Applying KVL in mesh I, II and II respectively

\(-2I_1-3I_2+{7I}_3=12\) … (1)

\(7I_1-4I_2-2I_3=0\) … (2)

\(-4I_1+9I_2-3I_3=0\) … (3)

\(\left[\begin{matrix}-2&-3&7\\7&-4&-2\\-4&9&-3\\\end{matrix}\right]\left[\begin{matrix}I_1\\I_2\\I_3\\\end{matrix}\right]=\left[\begin{matrix}12\\0\\0\\\end{matrix}\right]\)

Solving above equation by Cramer’s rule

\(I_1=\frac{\left[\begin{matrix}12&-3&7\\0&-4&-2\\0&9&-3\\\end{matrix}\right]}{\left[\begin{matrix}-2&-3&7\\7&-4&-2\\-4&9&-3\\\end{matrix}\right]}=\frac{12(12+18)}{182}=\frac{360}{182}=1.978\ Amp\).

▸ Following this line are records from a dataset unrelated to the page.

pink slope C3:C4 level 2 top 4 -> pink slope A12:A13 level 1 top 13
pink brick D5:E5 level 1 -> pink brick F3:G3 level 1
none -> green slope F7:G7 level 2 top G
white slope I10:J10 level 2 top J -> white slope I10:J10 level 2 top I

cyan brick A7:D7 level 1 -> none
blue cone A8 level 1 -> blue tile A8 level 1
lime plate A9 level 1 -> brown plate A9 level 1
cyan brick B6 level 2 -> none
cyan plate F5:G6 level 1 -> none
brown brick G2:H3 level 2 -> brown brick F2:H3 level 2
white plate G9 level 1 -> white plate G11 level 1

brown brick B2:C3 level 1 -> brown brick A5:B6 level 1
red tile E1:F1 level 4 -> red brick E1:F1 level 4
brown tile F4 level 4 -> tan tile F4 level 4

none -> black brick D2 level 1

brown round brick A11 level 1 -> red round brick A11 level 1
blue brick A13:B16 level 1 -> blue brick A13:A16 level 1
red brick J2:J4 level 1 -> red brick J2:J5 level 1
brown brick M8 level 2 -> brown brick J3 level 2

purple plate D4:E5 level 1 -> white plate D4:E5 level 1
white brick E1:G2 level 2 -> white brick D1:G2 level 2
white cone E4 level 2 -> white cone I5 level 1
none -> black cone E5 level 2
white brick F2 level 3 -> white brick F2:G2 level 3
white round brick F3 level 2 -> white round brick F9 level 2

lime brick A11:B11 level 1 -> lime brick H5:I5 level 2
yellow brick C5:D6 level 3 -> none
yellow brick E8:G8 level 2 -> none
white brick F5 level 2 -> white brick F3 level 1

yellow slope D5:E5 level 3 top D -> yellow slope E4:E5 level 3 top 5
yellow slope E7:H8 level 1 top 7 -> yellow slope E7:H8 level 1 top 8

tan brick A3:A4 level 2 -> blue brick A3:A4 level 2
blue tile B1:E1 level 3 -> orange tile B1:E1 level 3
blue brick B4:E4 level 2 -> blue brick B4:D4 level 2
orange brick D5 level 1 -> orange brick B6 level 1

\(I_2=\frac{\left[\begin{matrix}-2&12&7\\7&0&-2\\-4&0&-3\\\end{matrix}\right]}{\left[\begin{matrix}-2&-3&7\\7&-4&-2\\-4&9&-3\\\end{matrix}\right]}=\frac{-12(-21-8)}{182}=\frac{348}{182}=1.912\ Amp\).

\(I_3=\frac{\left[\begin{matrix}-2&-3&12\\7&-4&0\\-4&9&0\\\end{matrix}\right]}{\left[\begin{matrix}-2&-3&7\\7&-4&-2\\-4&9&-3\\\end{matrix}\right]}=\frac{12(63-16)}{182}=\frac{564}{182}=3.098Amp\).

Hence current in different branches are 1.978 A, 1.921 A and 3.098 A.